(Tarefas e exercícios):
**a.** No texto sobre a safra de grãos, de quanto é a queda no VBP da agropecuária em 2024 que o Ministério da Agricultura projetou?
**b.** Retome o texto sobre a safra de grãos e escreva a continuação a partir da última frase.

(Trecho do documento):
•••••
Afora isso, os preços do milho também têm desestimulado os produtores. O resultado deve ser uma menor área de milho na safra 2023/24. A preocupação também é persistente para o café da safra 2024/25. A falta de chuvas após as floradas nas principais regiões produtoras, como Minas Gerais, tem afetado o desenvolvimento vegetativo de parte das plantas.

Nesse cenário de queda provável na produção e de uma economia global ainda em desaceleração, a expectativa é de que a pressão de baixa sobre os preços dos grãos permaneça em 2024, avalia Fabio Silveira, sócio diretor da MacroSector. Com isso, a receita dos produtores de grãos não deve crescer no próximo ano, avalia.

“Em 2024, a receita dos grãos tende a cair por causa da queda de produção e com melhoras muito pequenas de preços para soja e milho ”, projeta.Ele estima, por ora, que a receita dos grãos (arroz, algodão, feijão e trigo) deve até fechar em baixa neste ano (sem considerar a inflação), em R$ 607,8 bilhões.

O próprio Ministério da Agricultura já traçou uma projeção preliminar de queda de 5,3% no VBP da agropecuária em 2024 diante de possíveis quebras nas colheitas dos principais grãos.

Na avaliação de Ricardo França, líder comercial de agronegócios do Santander, a perspectiva para a colheita de grãos da safra recém-plantada “ainda é uma incógnita”, já que houve adversidades climáticas na época de plantio no Sul e no Centro-Oeste. “Vamos ter que ver como essas plantas desenvolvem.”
•••••
(Itens listados):
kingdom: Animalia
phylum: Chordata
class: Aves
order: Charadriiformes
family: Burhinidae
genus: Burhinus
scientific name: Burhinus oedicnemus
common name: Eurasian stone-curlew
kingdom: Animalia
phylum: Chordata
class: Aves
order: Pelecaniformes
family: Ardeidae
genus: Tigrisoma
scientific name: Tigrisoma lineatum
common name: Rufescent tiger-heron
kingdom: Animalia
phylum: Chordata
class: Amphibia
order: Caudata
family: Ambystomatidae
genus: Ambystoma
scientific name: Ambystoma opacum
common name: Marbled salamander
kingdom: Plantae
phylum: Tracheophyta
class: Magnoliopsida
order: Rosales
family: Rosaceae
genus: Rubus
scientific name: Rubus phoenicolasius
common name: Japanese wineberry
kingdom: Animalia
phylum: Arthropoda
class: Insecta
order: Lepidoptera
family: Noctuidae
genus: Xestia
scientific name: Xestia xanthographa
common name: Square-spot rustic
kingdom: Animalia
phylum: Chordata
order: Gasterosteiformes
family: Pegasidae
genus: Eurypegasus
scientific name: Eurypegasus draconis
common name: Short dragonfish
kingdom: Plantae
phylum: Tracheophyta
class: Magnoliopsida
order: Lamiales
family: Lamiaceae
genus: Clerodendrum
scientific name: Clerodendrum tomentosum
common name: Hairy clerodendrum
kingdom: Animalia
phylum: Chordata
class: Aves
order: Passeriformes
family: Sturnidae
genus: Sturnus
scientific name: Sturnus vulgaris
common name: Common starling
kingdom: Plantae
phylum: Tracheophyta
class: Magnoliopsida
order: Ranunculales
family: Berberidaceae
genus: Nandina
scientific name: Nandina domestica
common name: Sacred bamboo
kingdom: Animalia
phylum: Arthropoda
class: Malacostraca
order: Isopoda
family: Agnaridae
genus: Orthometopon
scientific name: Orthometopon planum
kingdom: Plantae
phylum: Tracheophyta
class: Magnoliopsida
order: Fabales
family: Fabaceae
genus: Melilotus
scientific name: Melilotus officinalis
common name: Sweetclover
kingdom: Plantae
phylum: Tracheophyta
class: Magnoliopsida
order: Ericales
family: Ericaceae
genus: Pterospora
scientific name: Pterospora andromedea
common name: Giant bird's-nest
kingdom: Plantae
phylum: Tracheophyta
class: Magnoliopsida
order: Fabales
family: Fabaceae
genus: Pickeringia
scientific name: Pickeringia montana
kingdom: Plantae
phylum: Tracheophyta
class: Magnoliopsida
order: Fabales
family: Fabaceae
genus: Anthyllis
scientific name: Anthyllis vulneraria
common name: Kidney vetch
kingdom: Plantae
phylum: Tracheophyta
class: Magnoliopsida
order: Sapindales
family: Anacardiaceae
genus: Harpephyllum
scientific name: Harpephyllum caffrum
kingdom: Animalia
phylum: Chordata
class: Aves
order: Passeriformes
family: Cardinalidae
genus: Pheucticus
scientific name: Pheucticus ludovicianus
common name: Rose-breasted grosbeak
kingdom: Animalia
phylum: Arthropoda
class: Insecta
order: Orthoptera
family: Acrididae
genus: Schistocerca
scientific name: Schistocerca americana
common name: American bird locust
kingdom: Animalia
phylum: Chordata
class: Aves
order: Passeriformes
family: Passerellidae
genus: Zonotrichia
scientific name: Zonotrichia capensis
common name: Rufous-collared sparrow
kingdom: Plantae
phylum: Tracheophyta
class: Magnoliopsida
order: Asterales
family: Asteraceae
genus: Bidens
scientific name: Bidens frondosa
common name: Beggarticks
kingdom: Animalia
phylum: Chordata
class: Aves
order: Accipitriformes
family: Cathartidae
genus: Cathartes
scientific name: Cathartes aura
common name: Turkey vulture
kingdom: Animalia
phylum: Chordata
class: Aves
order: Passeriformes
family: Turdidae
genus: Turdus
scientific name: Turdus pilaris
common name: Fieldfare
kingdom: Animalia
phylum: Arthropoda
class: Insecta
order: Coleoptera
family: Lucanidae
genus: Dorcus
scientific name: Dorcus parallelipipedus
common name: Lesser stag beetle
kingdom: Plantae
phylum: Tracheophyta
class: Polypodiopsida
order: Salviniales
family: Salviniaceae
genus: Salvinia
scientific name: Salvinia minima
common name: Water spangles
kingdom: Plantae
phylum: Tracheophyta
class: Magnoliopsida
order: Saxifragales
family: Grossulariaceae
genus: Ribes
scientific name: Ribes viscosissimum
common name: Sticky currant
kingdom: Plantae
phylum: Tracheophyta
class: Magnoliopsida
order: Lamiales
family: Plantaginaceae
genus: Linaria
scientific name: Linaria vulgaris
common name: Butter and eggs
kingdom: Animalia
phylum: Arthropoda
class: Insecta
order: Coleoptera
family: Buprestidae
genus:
•••••
(Respostas por tarefa):
**a.** Uma queda de 5,3%.

**b.**
Para os produtores que têm lavouras permanentes, a perspectiva é um pouco mais favorável devido ao cenário de preços mais alvissareiro para essas culturas e da possível melhora de produção, como da cana-de-açúcar. “Cana, café e laranja devem ter preços melhores no ambiente internacional, o que compensa parte dessa redução da receita de grãos em 2024”, indica Silveira. A consultoria estima receita recorde para os produtores de “soft” commodities, de R$ 242 bilhões. Com isso, a receita agrícola total deve ficar estável em relação a 2023, em termos nominais, prevê.

No caso das carnes, a variável “El Niño” também pode pressionar os custos de produção relacionados à alimentação dos animais, mas as expectativas são um pouco melhores, com estimativas de alta de produção e exportações recorde.

O cenário é especialmente bom para a carne suína, já que o mercado global deve enfrentar um aperto na oferta e o Brasil deve ir na direção contrária, segundo Wagner Yanaguizawa, analista do Rabobank.

Receita estável

De forma geral, os analistas concordam que 2024 deverá ser para o agronegócio brasileiro um ano parecido com o que está se encerrando, com uma certa estabilidade na receita, após um período marcado por forte crescimento, entre 2020 e 2022.

Além disso, salvo mudanças drásticas no cenário político ou macroeconômico, o câmbio também não deve compensar preços internacionais menores de grãos. “Não se deve ter alta importante no dólar médio no Brasil, o que limita a elevação de vários preços”, afirma Fabio Silveira.

A principal diferença sobre 2023 deverá ser o alívio maior nos custos de produção, com a acomodação dos preços dos fertilizantes e demais insumos em níveis mais baixos, o que pode abrir espaço para um conforto nas margens.

“Esperamos que os preços dos fertilizantes não subam de maneira importante por causa da desaceleração econômica. Isso vai fazer com que a queda de rentabilidade agrícola em 2024 seja atenuada”, avalia Silveira.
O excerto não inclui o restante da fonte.